In fact, the energy constituents and the consciousness element together hold the key to unity underlying all existences, and hence the continuum between the source and its manifest. In this light, the world becomes intensely interlinked; no individual component has an identity independent of the whole. With the power of free will, man can guide his actions by moral and ethical choices and even influence the environment through his efforts.
As the Mother, the spiritual associate of Sri Aurobindo, wrote, "Without Him, I exist not; without me, He is unmanifest." Such is the continuum between the primal source and man. Evidently, therefore, a knowledge that does not fully explain the complex inter-play between the two can never satisfy the searching mind.
Who or what is God?
In such a complex set-up, who or what is God? It is not a person. However, God is ever-personalising in the form of all individual things in the world. Or it can be called the aggregate of all such personalities everywhere in the Universe. And, it can be said to have a persona in the sense that the energy constituents emerging therefrom find reflection in terms of varying attributes in a man.

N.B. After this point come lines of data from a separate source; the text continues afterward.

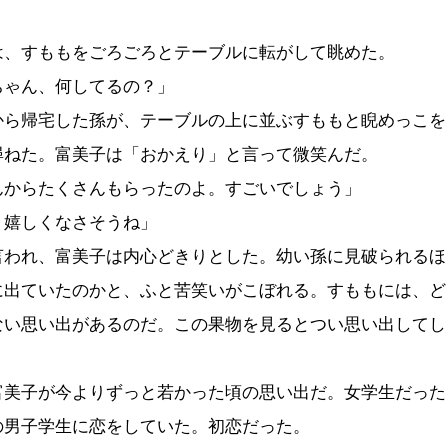
は、すももをごろごろとテーブルに転がして眺めた。
ちゃん、何してるの？」
ら帰宅した孫が、テーブルの上に並ぶすももと睨めっこを
尋ねた。富美子は「おかえり」と言って微笑んだ。
んからたくさんもらったのよ。すごいでしょう」
り嬉しくなさそうね」
われ、富美子は内心どきりとした。幼い孫に見破られるほ
に出ていたのかと、ふと苦笑いがこぼれる。すももには、ど
ない思い出があるのだ。この果物を見るとつい思い出してし
美子が今よりずっと若かった頃の思い出だ。女学生だった
の男子学生に恋をしていた。初恋だった。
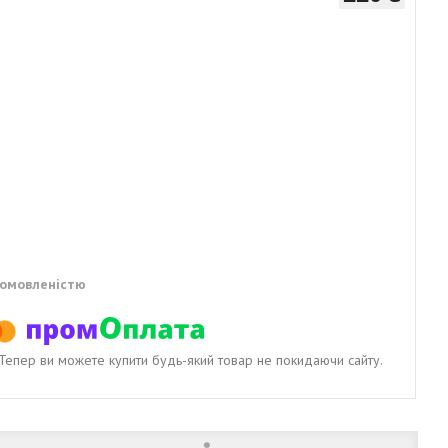
домовленістю
. Тепер ви можете купити будь-який товар не покидаючи сайту.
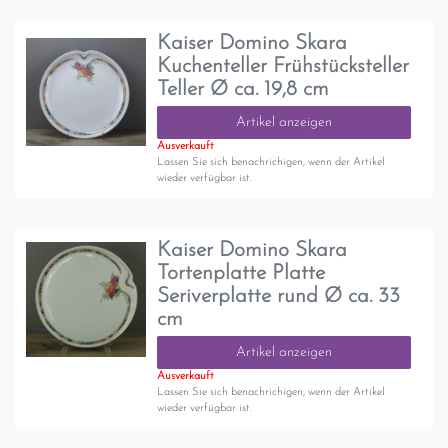
Kaiser Domino Skara
Kuchenteller Frühstücksteller
Teller Ø ca. 19,8 cm
Artikel anzeigen
Ausverkauft
Lassen Sie sich benachrichigen, wenn der Artikel
wieder verfügbar ist.
Kaiser Domino Skara
Tortenplatte Platte
Seriverplatte rund Ø ca. 33
cm
Artikel anzeigen
Ausverkauft
Lassen Sie sich benachrichigen, wenn der Artikel
wieder verfügbar ist.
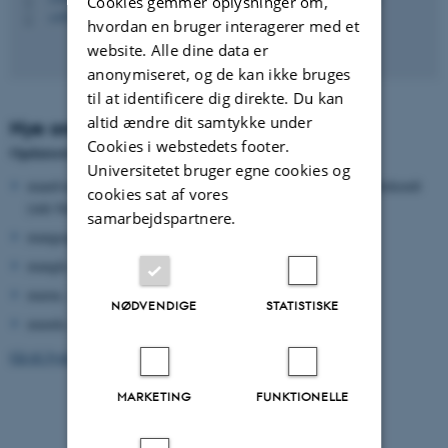
Cookies gemmer oplysninger om,
+4593521699
P
hvordan en bruger interagerer med et
website. Alle dine data er
anonymiseret, og de kan ikke bruges
til at identificere dig direkte. Du kan
altid ændre dit samtykke under
Nye ord i Jysk Ordbog (oktober 2025)
Cookies i webstedets footer.
Opdateret med bl.a. følgende ord:
Universitetet bruger egne cookies og
mandvat, adj.: kun i forbindelsen "blive mandvat", dvs. blive bekendt
cookies sat af vores
(ude blandt folk)
samarbejdspartnere.
mangeagtig, adj.: temmelig mange
mangle, v.: glatte, rulle (om tøj), synonym med mumle
marne, s.: lille bøjle eller ring i kant af klædningsstykke
NØDVENDIGE
STATISTISKE
mumle, v.: glatte, rulle (om tøj), synonym med mangle
Gå til Jysk Ordbog
MARKETING
FUNKTIONELLE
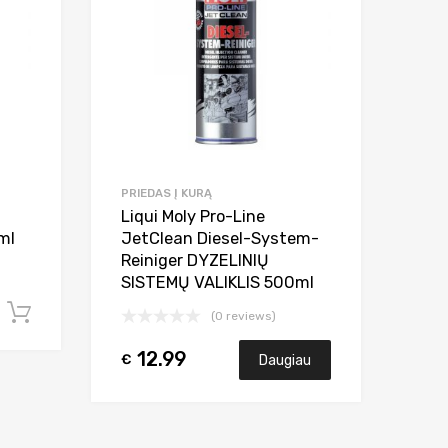
PRIEDAS Į KURĄ
Liqui Moly Pro-Line
ml
JetClean Diesel-System-
Reiniger DYZELINIŲ
SISTEMŲ VALIKLIS 500ml
Į krepšelį
(0 reviews)
12.99
€
Daugiau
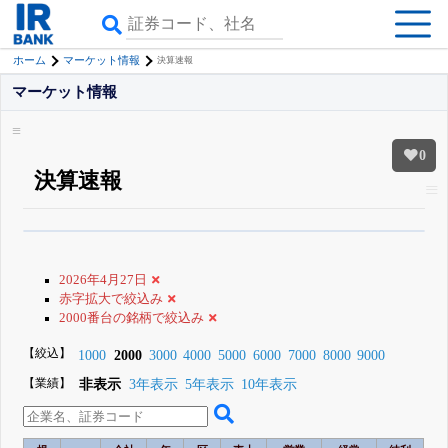
ホーム
マーケット情報
決算速報
マーケット情報
0
決算速報
β版IRBANKでは、
8月24日まで完全無料
銘柄スクリーニング
がさらに詳し
くできる
無料でβ版をはじめる
2026年4月27日
登録すると永久30%OFFと米株版の先行利用も付きます
赤字拡大で絞込み
2000番台の銘柄で絞込み
【絞込】
1000
2000
3000
4000
5000
6000
7000
8000
9000
【業績】
非表示
3年表示
5年表示
10年表示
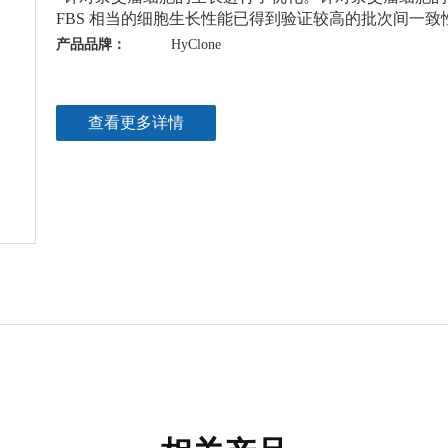
FBS 相当的细胞生长性能已得到验证较高的批次间一致
产品品牌：
HyClone
查看更多详情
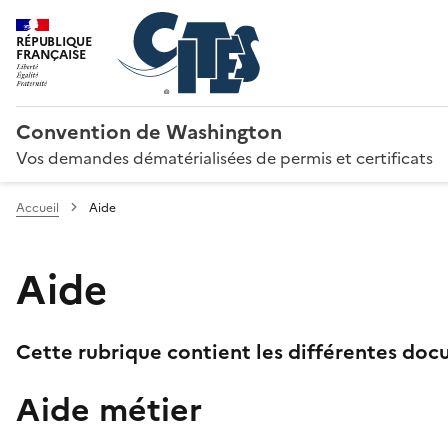
RÉPUBLIQUE
FRANÇAISE
Convention de Washington
Vos demandes dématérialisées de permis et certificats
Accueil
Aide
Aide
Cette rubrique contient les différentes docu
Aide métier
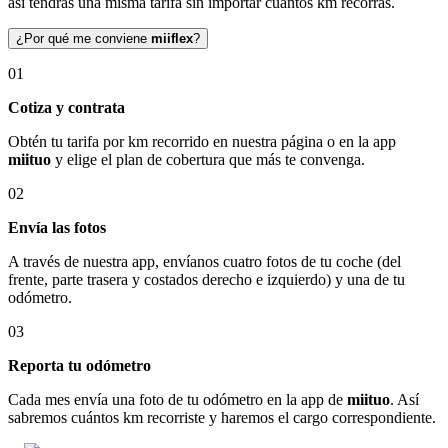
así tendrás una misma tarifa sin importar cuántos km recorras.
¿Por qué me conviene
miiflex
?
01
Cotiza y contrata
Obtén tu tarifa por km recorrido en nuestra página o en la app
miituo
y elige el plan de cobertura que más te convenga.
02
Envía las fotos
A través de nuestra app, envíanos cuatro fotos de tu coche (del
frente, parte trasera y costados derecho e izquierdo) y una de tu
odómetro.
03
Reporta tu odómetro
Cada mes envía una foto de tu odómetro en la app de
miituo
. Así
sabremos cuántos km recorriste y haremos el cargo correspondiente.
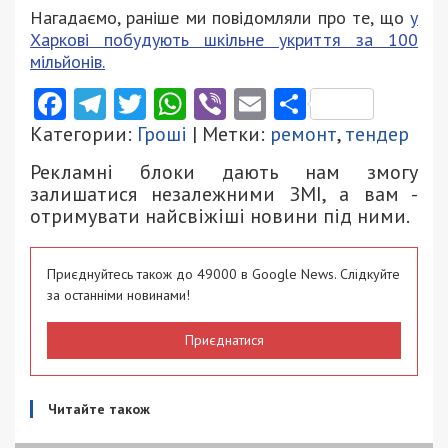
Нагадаємо, раніше ми повідомляли про те, що
у
Харкові побудують шкільне укриття за 100
мільйонів.
Facebook
Telegram
Twitter
WhatsApp
Viber
Email
Поділити
Категории:
Гроші
| Метки:
ремонт
,
тендер
Рекламні блоки дають нам змогу
залишатися незалежними ЗМІ, а вам -
отримувати найсвіжіші новини під ними.
Приєднуйтесь також до 49000 в Google News. Слідкуйте
за останніми новинами!
Приєднатися
Читайте також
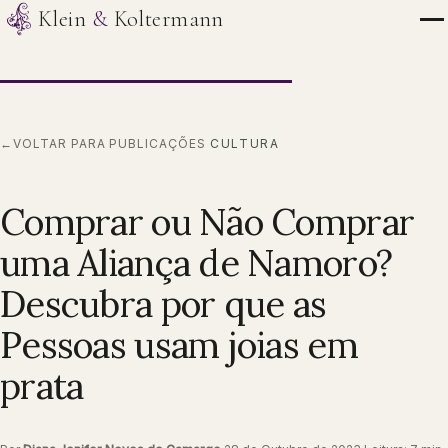
Klein
&
Koltermann
←
VOLTAR PARA PUBLICAÇÕES
CULTURA
Comprar ou Não Comprar
uma Aliança de Namoro?
Descubra por que as
Pessoas usam joias em
prata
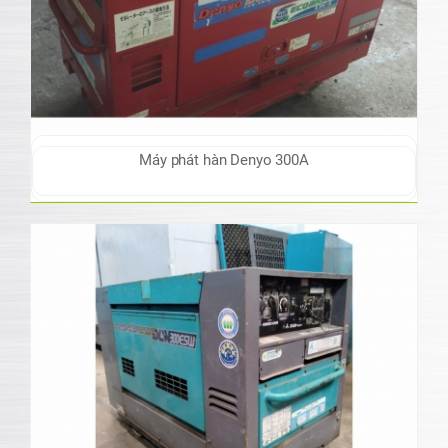
Máy phát hàn Denyo 300A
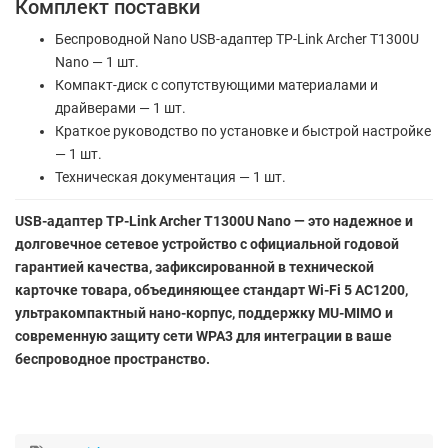
Комплект поставки
Беспроводной Nano USB-адаптер TP-Link Archer T1300U
Nano — 1 шт.
Компакт-диск с сопутствующими материалами и
драйверами — 1 шт.
Краткое руководство по установке и быстрой настройке
— 1 шт.
Техническая документация — 1 шт.
USB-адаптер TP-Link Archer T1300U Nano — это надежное и
долговечное сетевое устройство с официальной годовой
гарантией качества, зафиксированной в технической
карточке товара, объединяющее стандарт Wi-Fi 5 AC1200,
ультракомпактный нано-корпус, поддержку MU-MIMO и
современную защиту сети WPA3 для интеграции в ваше
беспроводное пространство.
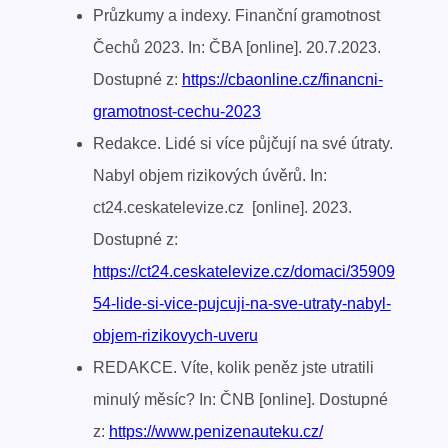
Průzkumy a indexy. Finanční gramotnost
Čechů 2023. In: ČBA [online]. 20.7.2023.
Dostupné z:
https://cbaonline.cz/financni-
gramotnost-cechu-2023
Redakce. Lidé si více půjčují na své útraty.
Nabyl objem rizikových úvěrů. In:
ct24.ceskatelevize.cz [online]. 2023.
Dostupné z:
https://ct24.ceskatelevize.cz/domaci/35909
54-lide-si-vice-pujcuji-na-sve-utraty-nabyl-
objem-rizikovych-uveru
REDAKCE. Víte, kolik peněz jste utratili
minulý měsíc? In: ČNB [online]. Dostupné
z:
https://www.penizenauteku.cz/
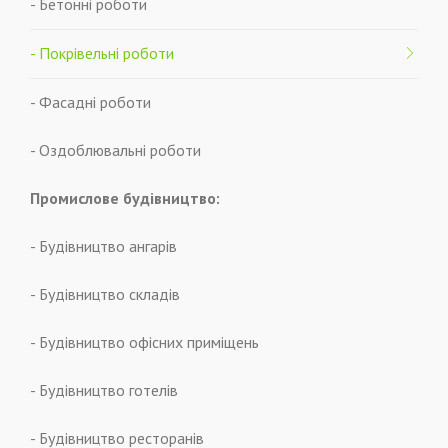
- Бетонні роботи
- Покрівельні роботи
- Фасадні роботи
- Оздоблювальні роботи
Промислове будівництво:
- Будівництво ангарів
- Будівництво складів
- Будівництво офісних приміщень
- Будівництво готелів
- Будівництво ресторанів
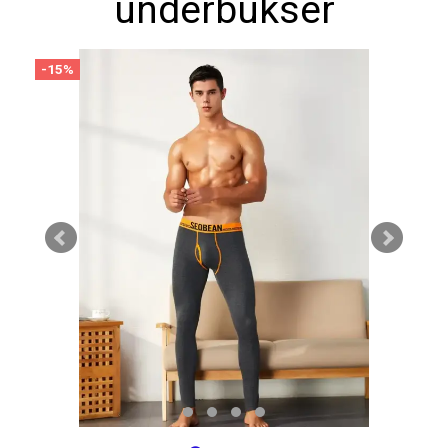
underbukser
-15%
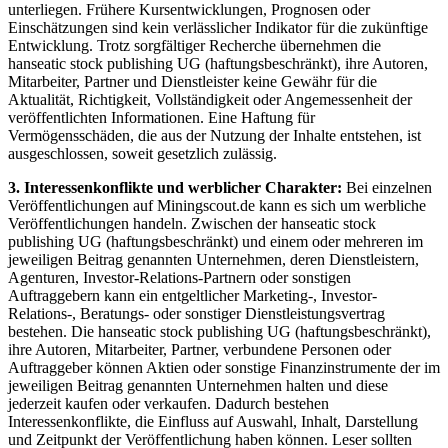
unterliegen. Frühere Kursentwicklungen, Prognosen oder
Einschätzungen sind kein verlässlicher Indikator für die zukünftige
Entwicklung. Trotz sorgfältiger Recherche übernehmen die
hanseatic stock publishing UG (haftungsbeschränkt), ihre Autoren,
Mitarbeiter, Partner und Dienstleister keine Gewähr für die
Aktualität, Richtigkeit, Vollständigkeit oder Angemessenheit der
veröffentlichten Informationen. Eine Haftung für
Vermögensschäden, die aus der Nutzung der Inhalte entstehen, ist
ausgeschlossen, soweit gesetzlich zulässig.
3. Interessenkonflikte und werblicher Charakter:
Bei einzelnen
Veröffentlichungen auf Miningscout.de kann es sich um werbliche
Veröffentlichungen handeln. Zwischen der hanseatic stock
publishing UG (haftungsbeschränkt) und einem oder mehreren im
jeweiligen Beitrag genannten Unternehmen, deren Dienstleistern,
Agenturen, Investor-Relations-Partnern oder sonstigen
Auftraggebern kann ein entgeltlicher Marketing-, Investor-
Relations-, Beratungs- oder sonstiger Dienstleistungsvertrag
bestehen. Die hanseatic stock publishing UG (haftungsbeschränkt),
ihre Autoren, Mitarbeiter, Partner, verbundene Personen oder
Auftraggeber können Aktien oder sonstige Finanzinstrumente der im
jeweiligen Beitrag genannten Unternehmen halten und diese
jederzeit kaufen oder verkaufen. Dadurch bestehen
Interessenkonflikte, die Einfluss auf Auswahl, Inhalt, Darstellung
und Zeitpunkt der Veröffentlichung haben können. Leser sollten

God is the phenomenon called the world. God is completeness, constituting the source, the manifest, and the laws driving this mechanism individually and collectively, including the functionalities of man. And, godliness is exploring the unity underlying all existences. In pursuing this line of gnosis, one realises that the world is an organic whole, where all constituents discharge their tasks in support of each other, and that the efforts of all put together carry forward this dynamic world. It then becomes possible to realise that we need to be in harmony with our internal as well as external worlds. The domain of God is, therefore, far wider than the abstract laws of physics, vital to our qualitative existence in holistic terms.